CHENNAI: The Supreme Court's ruling on narco-analysis, brain-mapping and polygraph tests is a setback to scientific investigation, Central Bureau of Investigation Director Ashwani Kumar said on Saturday.
“According to us, it is a setback to forensic science and scientific investigation. We will respond after studying the judgment. The CBI has always taken the consent of the accused before conducting narco-analysis, brain-mapping and polygraph tests. Even after obtaining such consent, we seek the court's permission,” Mr. Kumar said, after inaugurating a workshop for journalists here.
The agency respected the judgment and would follow it “in letter and in spirit,” he said. Such tests were always conducted by experts.
(The Supreme Court recently ruled that the use of narco-analysis, brain-mapping and polygraph tests on accused, suspects and witnesses without their consent was unconstitutional and a violation of their right to privacy.)
Mr. Kumar said the government had sanctioned 71 new courts for the CBI, and this would help expeditious disposal of cases. Besides the existing courts, three special courts would come up in Chennai. These exclusive courts would conduct day-to-day proceedings and avoid unnecessary adjournments.
“We are registering 1,100 cases each year. Of the 760 cases that are sent to court, only 400 are disposed of. Every year, the number of pending trial cases is increasing by 300…we have about 9,000 cases pending in courts now. We have decided to hire advocates on a contract basis,” he said.
Asked how the CBI was coping with the increasing number of cases, Mr. Kumar said filling of the 700-plus vacancies in the agency would help expedite investigation. “In case we are given more work, the quality will naturally go down…our officers will be over-burdened. If the present trend continues, we will ask for more manpower, finance and other resources.”
Mr. Kumar maintained that the investigation in the spectrum deal would be held in an impartial, correct and legal manner.
The investigation would be confined to the allegations made in the First Information Report.
“We will not go by the views of individuals and the media. The CBI has registered a case and will not disclose anything till the investigation is over.”
The rate of conviction in the cases handled by the CBI was 65-70 per cent, and the credit went not only to courts for impartial adjudication but also to the witnesses who stood by their statements.
On the spurious drugs cases, Mr.

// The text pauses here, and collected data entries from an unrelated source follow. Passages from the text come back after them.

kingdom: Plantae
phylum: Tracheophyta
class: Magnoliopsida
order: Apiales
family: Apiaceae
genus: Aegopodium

Kumar said it was an organised crime involving inter-State gangs. “We feel a lot of spurious and adulterated medicines are there in the market. The CBI has decided to do cases that have an impact on common people. In the Medical Council of India case, 58 of the 100-odd complaints received from the public have been short-listed. We have done enough to attack systemic corruption at the source level.”
Opening the workshop, Mr. Kumar urged journalists to avoid media trial and stick to balanced, ethical and truthful reporting. The agency would focus more on inter-State and international economic offences.